March 10, 2009admin No Comments »

IG Group said this morning that revenues increased 35% to £62 million for the three month period ended February 28th 2008, buoyed by significant growth in its newer businesses. A decline in revenues at its two most established businesses in the UK and Australia however has seen shares in IG Group drop by over 30% in London this morning.

- Stock down over 30 pct, as core business revenue slows

- Revenue at UK and Australian businesses down around 7 pct

- Firm says ‘difficult to predict’ future trends

- Doubtful debt down to less than 3 pct of revenue

The group’s UK financial business achieved revenue of approximately £31.5m, compared to £34.0m in the corresponding period in the previous financial year. The Group’s Australian business achieved revenue of £6.4m, compared to £6.9m in the corresponding quarter of the previous year.

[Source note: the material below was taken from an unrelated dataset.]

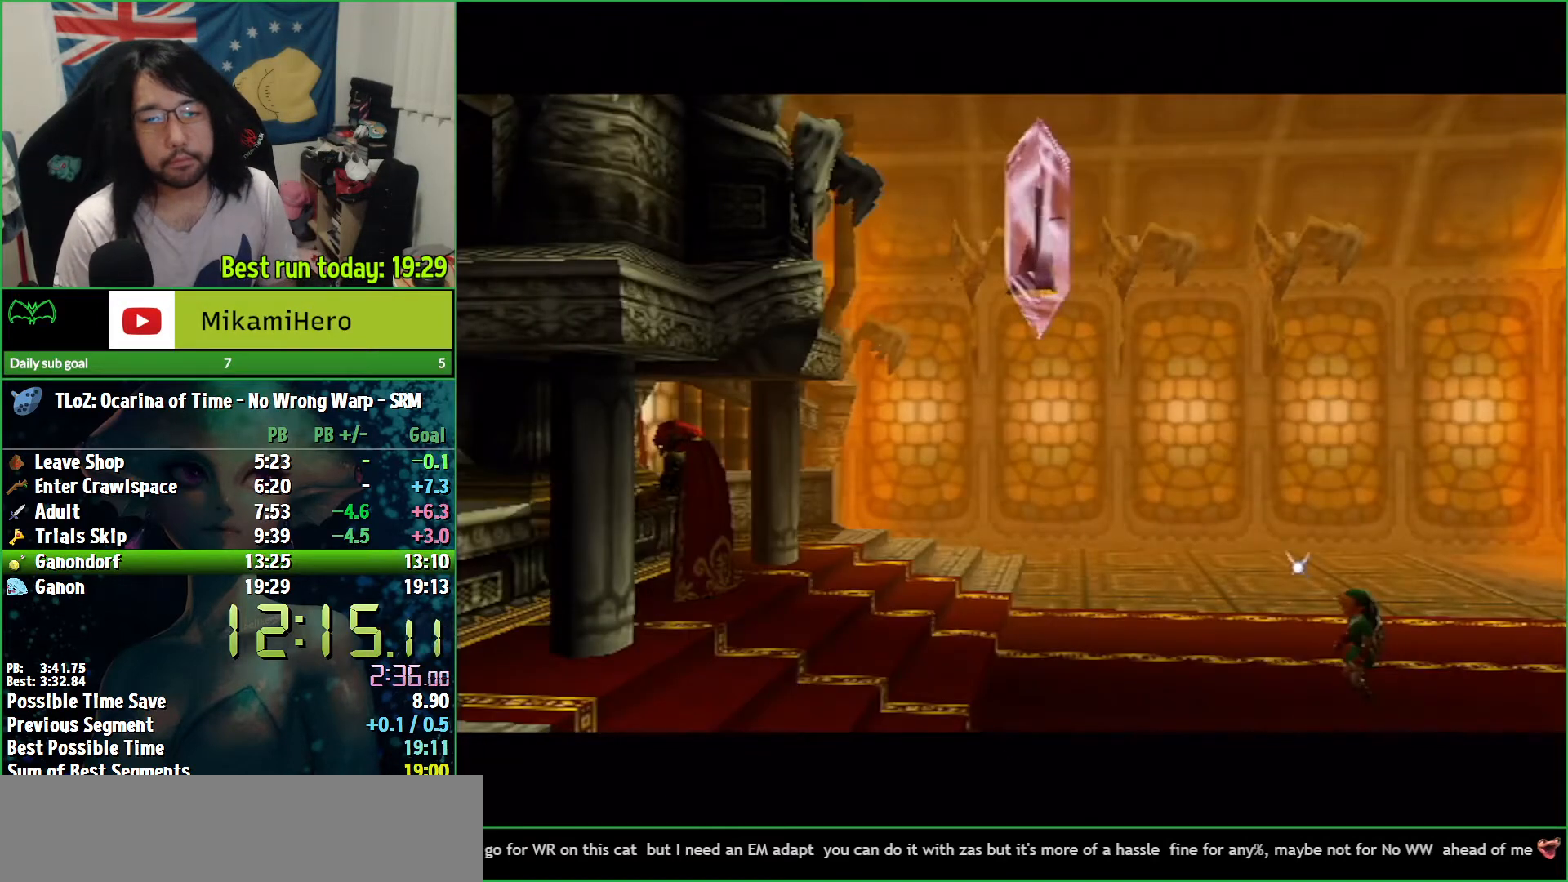
{"buttons": ["B"], "left_stick": "center", "right_stick": "up", "events": [[33, "right_stick", "center"], [67, "B", "up"], [167, "B", "down"], [267, "B", "up"], [267, "right_stick", "up"], [333, "B", "down"], [400, "B", "up"], [467, "B", "down"]]}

IG Group’s Japanese division, FXOnline, achieved revenue of approximately £11m in the quarter. Revenue for the final month of the quarter was disappointing apparently due to a less volatile Yen and deteriorating economic conditions in Japan.

The firm said it had seen significant growth in its newer businesses — revenue grew by 35 percent to 62 million pounds fuelled by the group’s offices in Singapore, France, Germany, Spain, Italy and the US, which delivered ‘very strong growth’.

Thoughts: Turnover up 35%, bad debt under control. Net cash in the bank. A sharp 30% tumble in the share price appears unwarranted and a market overreaction. Spreadbetting and CFDs may not be the super growth business they were in the UK as the market matures, but there is still huge scope for further growth internationally.